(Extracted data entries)
•••
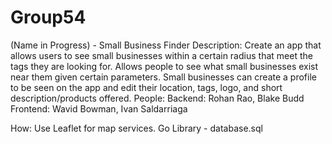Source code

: # Group54
(Name in Progress) - Small Business Finder
Description:
Create an app that allows users to see small businesses within a certain radius that meet the tags they are looking for. Allows people to see what small businesses exist near them given certain parameters. 
Small businesses can create a profile to be seen on the app and edit their location, tags, logo, and short description/products offered.
People: 
Backend: Rohan Rao, Blake Budd
	Frontend: Wavid Bowman, Ivan Saldarriaga

How: Use Leaflet for map services. Go Library  - database.sql 

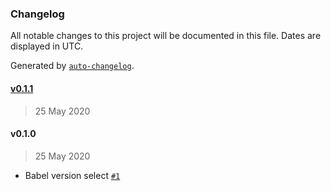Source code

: ### Changelog

All notable changes to this project will be documented in this file. Dates are displayed in UTC.

Generated by [`auto-changelog`](https://github.com/CookPete/auto-changelog).

#### [v0.1.1](https://github.com/JennieJi/vscode-babel-ast-explorer/compare/vv0.1.0...vv0.1.1)

> 25 May 2020

#### v0.1.0

> 25 May 2020

- Babel version select [`#1`](https://github.com/JennieJi/vscode-babel-ast-explorer/pull/1)

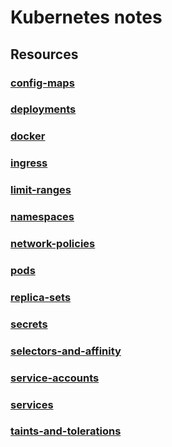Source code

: # Kubernetes notes

## Resources

### [config-maps](./config-maps/README.md)

### [deployments](./deployments/README.md)

### [docker](./docker/README.md)

### [ingress](./ingress/README.md)

### [limit-ranges](./limit-ranges/README.md)

### [namespaces](./namespaces/README.md)

### [network-policies](./network-policies/README.md)

### [pods](./pods/README.md)

### [replica-sets](./replica-sets/README.md)

### [secrets](./secrets/README.md)

### [selectors-and-affinity](./selectors-and-affinity/README.md)

### [service-accounts](./service-accounts/README.md)

### [services](./services/README.md)

### [taints-and-tolerations](./taints-and-tolerations/README.md)
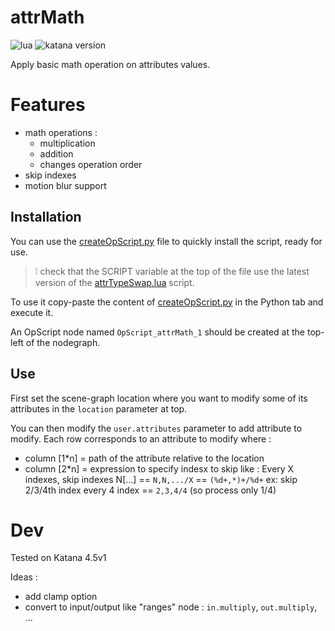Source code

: # attrMath

![lua](https://img.shields.io/badge/Lua-any-000090?logo=lua&logoColor=white)
![katana version](https://img.shields.io/badge/Katana-any-FCB123?logo=katana&logoColor=white)

Apply basic math operation on attributes values.

# Features

- math operations :
  - multiplication
  - addition
  - changes operation order
- skip indexes
- motion blur support

## Installation

You can use the [createOpScript.py](createOpScript.py) file to quickly 
install the script, ready for use.

> ❕ check that the SCRIPT variable at the top of the file use the latest version
> of the [attrTypeSwap.lua](attrTypeSwap.lua) script.

To use it copy-paste the content of [createOpScript.py](createOpScript.py)
in the Python tab and execute it.

An OpScript node named `OpScript_attrMath_1` should be created at the top-left 
of the nodegraph.

## Use

First set the scene-graph location where you want to modify some of its attributes
in the `location` parameter at top.

You can then modify the `user.attributes` parameter to add attribute to modify.
Each row corresponds to an attribute to modify where :

- column [1*n] = path of the attribute relative to the location
- column [2*n] = expression to specify indesx to skip like :
  Every X indexes, skip indexes N[...] == `N,N,.../X` == `(%d+,*)+/%d+`
  ex: skip 2/3/4th index every 4 index == `2,3,4/4` (so process only 1/4)


# Dev

Tested on Katana 4.5v1

Ideas :
- add clamp option
- convert to input/output like "ranges" node : `in.multiply`, `out.multiply`, ...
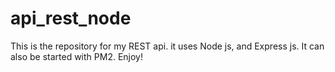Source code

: # api_rest_node
This is the repository for my REST api. it uses Node js, and Express js. It can also be started with PM2. Enjoy!
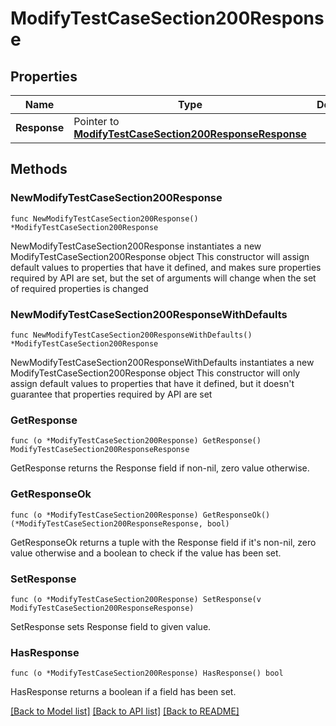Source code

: # ModifyTestCaseSection200Response

## Properties

Name | Type | Description | Notes
------------ | ------------- | ------------- | -------------
**Response** | Pointer to [**ModifyTestCaseSection200ResponseResponse**](ModifyTestCaseSection200ResponseResponse.md) |  | [optional] 

## Methods

### NewModifyTestCaseSection200Response

`func NewModifyTestCaseSection200Response() *ModifyTestCaseSection200Response`

NewModifyTestCaseSection200Response instantiates a new ModifyTestCaseSection200Response object
This constructor will assign default values to properties that have it defined,
and makes sure properties required by API are set, but the set of arguments
will change when the set of required properties is changed

### NewModifyTestCaseSection200ResponseWithDefaults

`func NewModifyTestCaseSection200ResponseWithDefaults() *ModifyTestCaseSection200Response`

NewModifyTestCaseSection200ResponseWithDefaults instantiates a new ModifyTestCaseSection200Response object
This constructor will only assign default values to properties that have it defined,
but it doesn't guarantee that properties required by API are set

### GetResponse

`func (o *ModifyTestCaseSection200Response) GetResponse() ModifyTestCaseSection200ResponseResponse`

GetResponse returns the Response field if non-nil, zero value otherwise.

### GetResponseOk

`func (o *ModifyTestCaseSection200Response) GetResponseOk() (*ModifyTestCaseSection200ResponseResponse, bool)`

GetResponseOk returns a tuple with the Response field if it's non-nil, zero value otherwise
and a boolean to check if the value has been set.

### SetResponse

`func (o *ModifyTestCaseSection200Response) SetResponse(v ModifyTestCaseSection200ResponseResponse)`

SetResponse sets Response field to given value.

### HasResponse

`func (o *ModifyTestCaseSection200Response) HasResponse() bool`

HasResponse returns a boolean if a field has been set.


[[Back to Model list]](../README.md#documentation-for-models) [[Back to API list]](../README.md#documentation-for-api-endpoints) [[Back to README]](../README.md)


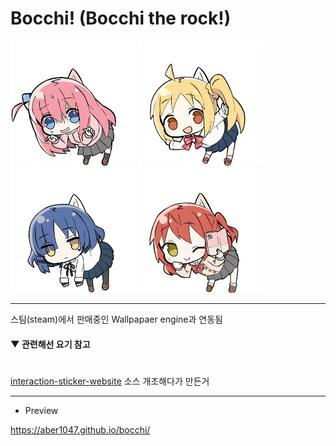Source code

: <h1> Bocchi! (Bocchi the rock!) </h1>


<img src = "imgs/0.png" width = "200px"> <img src = "imgs/1.png" width = "200px"> <img src = "imgs/2.png" width = "200px"> <img src = "imgs/3.png" width = "200px">



-------------

스팀(steam)에서 판매중인 Wallpapaer engine과 연동됨

#### ▼ 관련해선 요기 참고



#

<a href = "https://github.com/ABER1047/interaction-sticker-website/blob/main/README.md">interaction-sticker-website</a> 소스 개조해다가 만든거

-------------
- Preview

https://aber1047.github.io/bocchi/
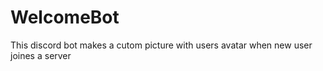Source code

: # WelcomeBot
This discord bot makes a cutom picture with users avatar when new user joines a server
•••
= WHAT THE TASK ASKS =
For the records above, give every line again exactly and skip the pictures.

= YOUR SOLUTION =
Source code

: # Group54
(Name in Progress) - Small Business Finder
Description:
Create an app that allows users to see small businesses within a certain radius that meet the tags they are looking for. Allows people to see what small businesses exist near them given certain parameters. 
Small businesses can create a profile to be seen on the app and edit their location, tags, logo, and short description/products offered.
People: 
Backend: Rohan Rao, Blake Budd
	Frontend: Wavid Bowman, Ivan Saldarriaga

How: Use Leaflet for map services. Go Library  - database.sql 

Source code

: ### Changelog

All notable changes to this project will be documented in this file. Dates are displayed in UTC.

Generated by [`auto-changelog`](https://github.com/CookPete/auto-changelog).

#### [v0.1.1](https://github.com/JennieJi/vscode-babel-ast-explorer/compare/vv0.1.0...vv0.1.1)

> 25 May 2020

#### v0.1.0

> 25 May 2020

- Babel version select [`#1`](https://github.com/JennieJi/vscode-babel-ast-explorer/pull/1)

Source code

: # Kubernetes notes

## Resources

### [config-maps](./config-maps/README.md)

### [deployments](./deployments/README.md)

### [docker](./docker/README.md)

### [ingress](./ingress/README.md)

### [limit-ranges](./limit-ranges/README.md)

### [namespaces](./namespaces/README.md)

### [network-policies](./network-policies/README.md)

### [pods](./pods/README.md)

### [replica-sets](./replica-sets/README.md)

### [secrets](./secrets/README.md)

### [selectors-and-affinity](./selectors-and-affinity/README.md)

### [service-accounts](./service-accounts/README.md)

### [services](./services/README.md)

### [taints-and-tolerations](./taints-and-tolerations/README.md)
Source code

: # attrMath

![lua](https://img.shields.io/badge/Lua-any-000090?logo=lua&logoColor=white)
![katana version](https://img.shields.io/badge/Katana-any-FCB123?logo=katana&logoColor=white)

Apply basic math operation on attributes values.

# Features

- math operations :
  - multiplication
  - addition
  - changes operation order
- skip indexes
- motion blur support

## Installation

You can use the [createOpScript.py](createOpScript.py) file to quickly 
install the script, ready for use.

> ❕ check that the SCRIPT variable at the top of the file use the latest version
> of the [attrTypeSwap.lua](attrTypeSwap.lua) script.

To use it copy-paste the content of [createOpScript.py](createOpScript.py)
in the Python tab and execute it.

An OpScript node named `OpScript_attrMath_1` should be created at the top-left 
of the nodegraph.

## Use

First set the scene-graph location where you want to modify some of its attributes
in the `location` parameter at top.

You can then modify the `user.attributes` parameter to add attribute to modify.
Each row corresponds to an attribute to modify where :

- column [1*n] = path of the attribute relative to the location
- column [2*n] = expression to specify indesx to skip like :
  Every X indexes, skip indexes N[...] == `N,N,.../X` == `(%d+,*)+/%d+`
  ex: skip 2/3/4th index every 4 index == `2,3,4/4` (so process only 1/4)


# Dev

Tested on Katana 4.5v1

Ideas :
- add clamp option
- convert to input/output like "ranges" node : `in.multiply`, `out.multiply`, ...
Source code

: # api_rest_node
This is the repository for my REST api. it uses Node js, and Express js. It can also be started with PM2. Enjoy!
Source code

: # ModifyTestCaseSection200Response

## Properties

Name | Type | Description | Notes
------------ | ------------- | ------------- | -------------
**Response** | Pointer to [**ModifyTestCaseSection200ResponseResponse**](ModifyTestCaseSection200ResponseResponse.md) |  | [optional] 

## Methods

### NewModifyTestCaseSection200Response

`func NewModifyTestCaseSection200Response() *ModifyTestCaseSection200Response`

NewModifyTestCaseSection200Response instantiates a new ModifyTestCaseSection200Response object
This constructor will assign default values to properties that have it defined,
and makes sure properties required by API are set, but the set of arguments
will change when the set of required properties is changed

### NewModifyTestCaseSection200ResponseWithDefaults

`func NewModifyTestCaseSection200ResponseWithDefaults() *ModifyTestCaseSection200Response`

NewModifyTestCaseSection200ResponseWithDefaults instantiates a new ModifyTestCaseSection200Response object
This constructor will only assign default values to properties that have it defined,
but it doesn't guarantee that properties required by API are set

### GetResponse

`func (o *ModifyTestCaseSection200Response) GetResponse() ModifyTestCaseSection200ResponseResponse`

GetResponse returns the Response field if non-nil, zero value otherwise.

### GetResponseOk

`func (o *ModifyTestCaseSection200Response) GetResponseOk() (*ModifyTestCaseSection200ResponseResponse, bool)`

GetResponseOk returns a tuple with the Response field if it's non-nil, zero value otherwise
and a boolean to check if the value has been set.

### SetResponse

`func (o *ModifyTestCaseSection200Response) SetResponse(v ModifyTestCaseSection200ResponseResponse)`

SetResponse sets Response field to given value.

### HasResponse

`func (o *ModifyTestCaseSection200Response) HasResponse() bool`

HasResponse returns a boolean if a field has been set.


[[Back to Model list]](../README.md#documentation-for-models) [[Back to API list]](../README.md#documentation-for-api-endpoints) [[Back to README]](../README.md)


Source code

: <h1> Bocchi! (Bocchi the rock!) </h1>


<img src = "imgs/0.png" width = "200px"> <img src = "imgs/1.png" width = "200px"> <img src = "imgs/2.png" width = "200px"> <img src = "imgs/3.png" width = "200px">



-------------

스팀(steam)에서 판매중인 Wallpapaer engine과 연동됨

#### ▼ 관련해선 요기 참고



#

<a href = "https://github.com/ABER1047/interaction-sticker-website/blob/main/README.md">interaction-sticker-website</a> 소스 개조해다가 만든거

-------------
- Preview

https://aber1047.github.io/bocchi/
Source code

: # WelcomeBot
This discord bot makes a cutom picture with users avatar when new user joines a server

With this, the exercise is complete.